> _Task statement_:
Give back every entry below, unchanged.

-- Supplied data follows --

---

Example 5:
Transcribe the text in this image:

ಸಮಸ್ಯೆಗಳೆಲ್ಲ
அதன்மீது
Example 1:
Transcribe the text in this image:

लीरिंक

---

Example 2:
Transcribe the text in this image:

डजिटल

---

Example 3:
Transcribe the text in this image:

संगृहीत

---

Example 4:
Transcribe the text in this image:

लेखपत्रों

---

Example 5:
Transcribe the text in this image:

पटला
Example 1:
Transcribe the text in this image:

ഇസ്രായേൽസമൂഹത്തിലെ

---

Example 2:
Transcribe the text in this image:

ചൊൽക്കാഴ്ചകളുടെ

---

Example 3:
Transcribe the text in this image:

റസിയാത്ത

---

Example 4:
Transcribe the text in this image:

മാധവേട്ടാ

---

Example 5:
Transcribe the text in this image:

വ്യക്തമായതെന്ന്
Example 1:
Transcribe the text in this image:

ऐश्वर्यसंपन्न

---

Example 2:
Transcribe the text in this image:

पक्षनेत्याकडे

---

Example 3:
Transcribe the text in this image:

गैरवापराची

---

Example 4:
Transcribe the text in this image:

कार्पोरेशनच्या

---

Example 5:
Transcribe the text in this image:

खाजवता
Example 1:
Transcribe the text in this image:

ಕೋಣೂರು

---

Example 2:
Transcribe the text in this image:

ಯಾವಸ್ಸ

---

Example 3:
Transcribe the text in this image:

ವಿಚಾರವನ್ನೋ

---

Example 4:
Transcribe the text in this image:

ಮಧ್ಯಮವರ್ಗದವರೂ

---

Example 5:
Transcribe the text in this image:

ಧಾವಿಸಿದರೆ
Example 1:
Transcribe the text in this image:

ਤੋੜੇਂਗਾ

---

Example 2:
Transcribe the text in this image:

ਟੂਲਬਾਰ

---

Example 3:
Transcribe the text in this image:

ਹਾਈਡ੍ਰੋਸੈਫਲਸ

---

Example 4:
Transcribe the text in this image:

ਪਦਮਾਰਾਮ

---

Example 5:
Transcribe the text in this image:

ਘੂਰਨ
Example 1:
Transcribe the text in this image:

-- Supplied data concluded --

> _Expected output_:
---

Example 5:
Transcribe the text in this image:

ಸಮಸ್ಯೆಗಳೆಲ್ಲ
அதன்மீது
Example 1:
Transcribe the text in this image:

लीरिंक

---

Example 2:
Transcribe the text in this image:

डजिटल

---

Example 3:
Transcribe the text in this image:

संगृहीत

---

Example 4:
Transcribe the text in this image:

लेखपत्रों

---

Example 5:
Transcribe the text in this image:

पटला
Example 1:
Transcribe the text in this image:

ഇസ്രായേൽസമൂഹത്തിലെ

---

Example 2:
Transcribe the text in this image:

ചൊൽക്കാഴ്ചകളുടെ

---

Example 3:
Transcribe the text in this image:

റസിയാത്ത

---

Example 4:
Transcribe the text in this image:

മാധവേട്ടാ

---

Example 5:
Transcribe the text in this image:

വ്യക്തമായതെന്ന്
Example 1:
Transcribe the text in this image:

ऐश्वर्यसंपन्न

---

Example 2:
Transcribe the text in this image:

पक्षनेत्याकडे

---

Example 3:
Transcribe the text in this image:

गैरवापराची

---

Example 4:
Transcribe the text in this image:

कार्पोरेशनच्या

---

Example 5:
Transcribe the text in this image:

खाजवता
Example 1:
Transcribe the text in this image:

ಕೋಣೂರು

---

Example 2:
Transcribe the text in this image:

ಯಾವಸ್ಸ

---

Example 3:
Transcribe the text in this image:

ವಿಚಾರವನ್ನೋ

---

Example 4:
Transcribe the text in this image:

ಮಧ್ಯಮವರ್ಗದವರೂ

---

Example 5:
Transcribe the text in this image:

ಧಾವಿಸಿದರೆ
Example 1:
Transcribe the text in this image:

ਤੋੜੇਂਗਾ

---

Example 2:
Transcribe the text in this image:

ਟੂਲਬਾਰ

---

Example 3:
Transcribe the text in this image:

ਹਾਈਡ੍ਰੋਸੈਫਲਸ

---

Example 4:
Transcribe the text in this image:

ਪਦਮਾਰਾਮ

---

Example 5:
Transcribe the text in this image:

ਘੂਰਨ
Example 1:
Transcribe the text in this image:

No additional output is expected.